Top
Back to All Events

SRI Seminar Series: Owain Evans

Our weekly SRI Seminar Series welcomes Owain Evans, a research associate at Oxford University’s Future of Humanity Institute. Evans’ research interests are in AI safety and the future of AI, with a current focus on truthful and honest AI.

In this talk, Evans will present recent work on defining and measuring “truthfulness” in the context of large language models, including their calibration, and their ability to forecast world events. These topics will be considered in relation to the reduction of epistemic harms from AI and the problem of value alignment in the context of artificial general intelligence.

Talk title:

“Truthful language models and AI alignment”

Abstract:

Like it or not, language models will play an increasingly central role in how people learn about the world and communicate to others. This poses a challenge. Can we create models that are factually accurate, calibrated (e.g., avoiding overconfidence), and reliably non-manipulative? This kind of model would help individuals and society to form more accurate beliefs and to avoid misinformation. It would also have the potential to help with the problem of AGI alignment or AGI risk (Bostrom 2015, Russell 2019).

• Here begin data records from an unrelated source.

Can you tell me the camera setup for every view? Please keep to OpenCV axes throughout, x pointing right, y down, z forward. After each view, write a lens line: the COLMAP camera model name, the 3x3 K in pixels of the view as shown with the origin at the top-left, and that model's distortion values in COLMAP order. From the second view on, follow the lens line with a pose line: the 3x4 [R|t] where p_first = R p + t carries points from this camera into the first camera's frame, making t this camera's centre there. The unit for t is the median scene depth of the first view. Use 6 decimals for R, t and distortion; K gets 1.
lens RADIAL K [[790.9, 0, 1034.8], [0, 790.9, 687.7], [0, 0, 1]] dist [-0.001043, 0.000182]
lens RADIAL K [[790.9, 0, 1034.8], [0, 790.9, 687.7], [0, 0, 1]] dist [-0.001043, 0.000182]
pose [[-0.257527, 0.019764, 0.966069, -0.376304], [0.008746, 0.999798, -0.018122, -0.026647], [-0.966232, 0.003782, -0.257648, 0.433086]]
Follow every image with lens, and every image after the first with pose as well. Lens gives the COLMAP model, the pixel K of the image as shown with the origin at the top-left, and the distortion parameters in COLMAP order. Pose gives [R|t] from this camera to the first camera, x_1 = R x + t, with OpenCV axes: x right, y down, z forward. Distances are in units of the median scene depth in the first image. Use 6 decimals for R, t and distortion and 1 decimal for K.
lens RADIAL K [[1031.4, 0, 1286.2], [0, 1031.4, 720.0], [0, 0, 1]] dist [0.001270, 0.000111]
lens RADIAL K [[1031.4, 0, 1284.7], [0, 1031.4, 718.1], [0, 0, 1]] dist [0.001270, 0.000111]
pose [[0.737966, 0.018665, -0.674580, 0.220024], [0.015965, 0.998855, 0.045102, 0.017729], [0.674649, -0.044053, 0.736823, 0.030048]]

I will present recent work on defining and measuring "truthfulness" for language models, on calibration, and on using models to forecast world events. I will discuss connections to reducing epistemic harms from AI and to the problem of AGI alignment.

Recommended readings:

O. Evans, et. al., “Truthful AI: Developing and governing AI that does not lie,” arXiv preprint, 2021.

S. Lin, J. Hilton, O. Evans, “TruthfulQA: Measuring How Models Mimic Human Falsehoods,” arXiv preprint, 2021.

A. Zou, et. al., “Forecasting Future World Events with Neural Networks,” arXiv preprint, 2022.

About Owain Evans

Owain Evans is a research associate at the Future of Humanity Institute at Oxford University. His research interests are in AI safety and the future of AI. He received his PhD from MIT. In 2019, he was a visiting scholar in the CHAI group at UC Berkeley. He is on the board of directors at Ought, a non-profit lab that created the AI research assistant Elicit. He has worked on preference learning, reinforcement learning, forecasting, and philosophical questions relating to AI. His recent work aims to understand truthfulness and honesty for AI models.